Xavier Mandza

Personal information
- Full name: Xavier Junior Mandza Tsiendi
- Date of birth: 6 April 2009 (age 17)
- Place of birth: Nice, France
- Height: 1.85 m (6 ft 1 in)
- Positions: Centre-back; midfielder;

Team information
- Current team: Nice
- Number: 35

Youth career
- 2015–2026: Nice

Senior career*
- Years: Team / Apps / (Gls)
- 2026–: Nice / 3 / (0)

International career^{‡}
- 2024: France U15 / 2 / (0)
- 2024–2025: France U16 / 8 / (0)
- 2025–: France U17 / 1 / (0)

= Xavier Mandza =

French footballer (born 2009)

Xavier Junior Mandza Tsiendi, more commonly known simply as Xavier Mandza or Junior Mandza, (born 6 April 2009) is a French professional footballer who plays as a centre-back or midfielder for club Nice.

== Club career ==

Born and grown in Nice, Xavier Mandza joined the OGC Nice academy in 2015, aged only 6, spending all his youth years with the club, where he emerged as one of its brightest prospects, along the likes of Kaïl Boudache, Everton, Hamza Koutoune or Djibril Coulibaly.

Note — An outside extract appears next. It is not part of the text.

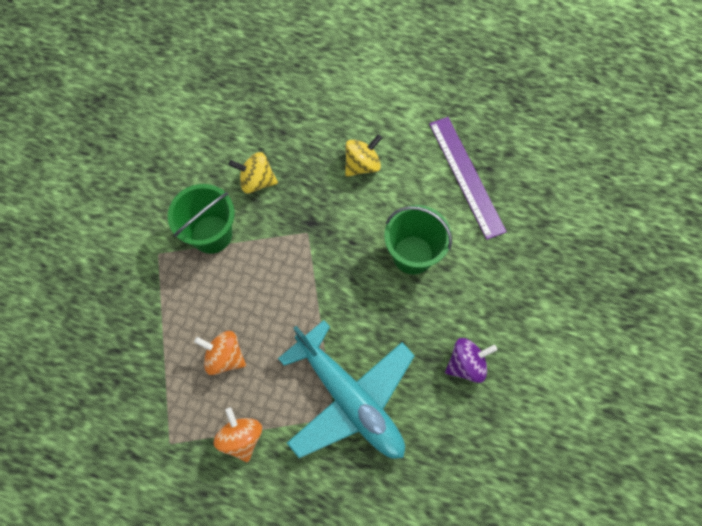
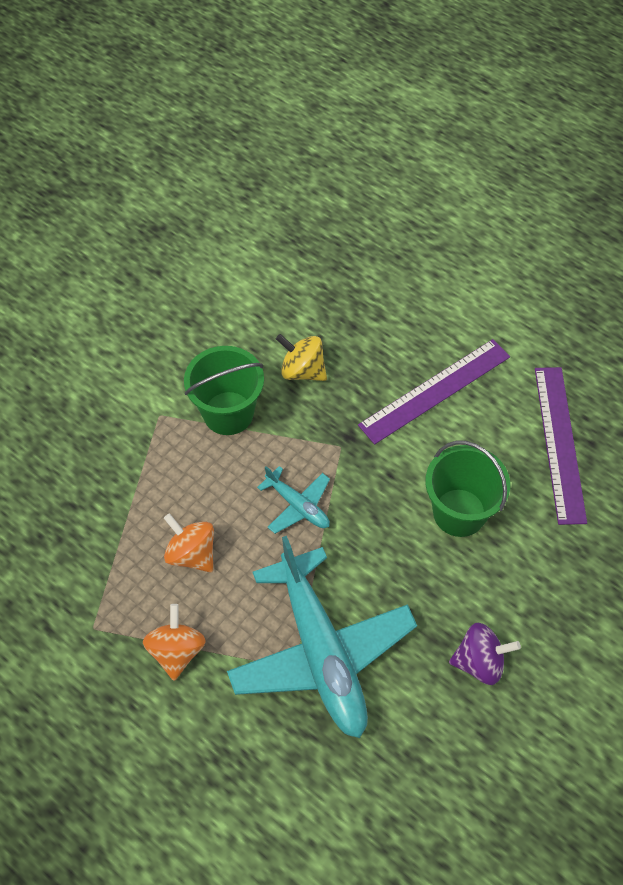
camera: 20 degrees right, 10 degrees down
(292, 290) = (298, 505): none -> turquoise plane
(362, 164) = (435, 390): yellow spinning top -> purple ruler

During the 2025–26 season, he was a standout with the under-19 team, most notably in the Coupe Gambardella as they went past the likes of Monaco and Olympique de Marseille's academy, only losing to the eventual finalists, Megnan-Pavé's Montpellier.

Mandza signed his first professional contract with the club on the summer 2026, despite being reportedly very close join Serie A giant Juventus.

Initially playing as a box-to-box midfielder, he was repositioned as a centre-back in Olivier Pantaloni's 3–4–3 during Nice pre-season friendlies.

Mandza made his professional debut for Nice on the 22 August 2026, starting in a 0–0 home Ligue 1 draw to Lorient, where he impressed, showing calm and control for this first game.

== International career ==

Mandza is a youth international for France, first receiving a call with the under-17 in September 2025.

== Personal life ==
Xavier Mandza is the son of former Gabon international Thierry Mandza.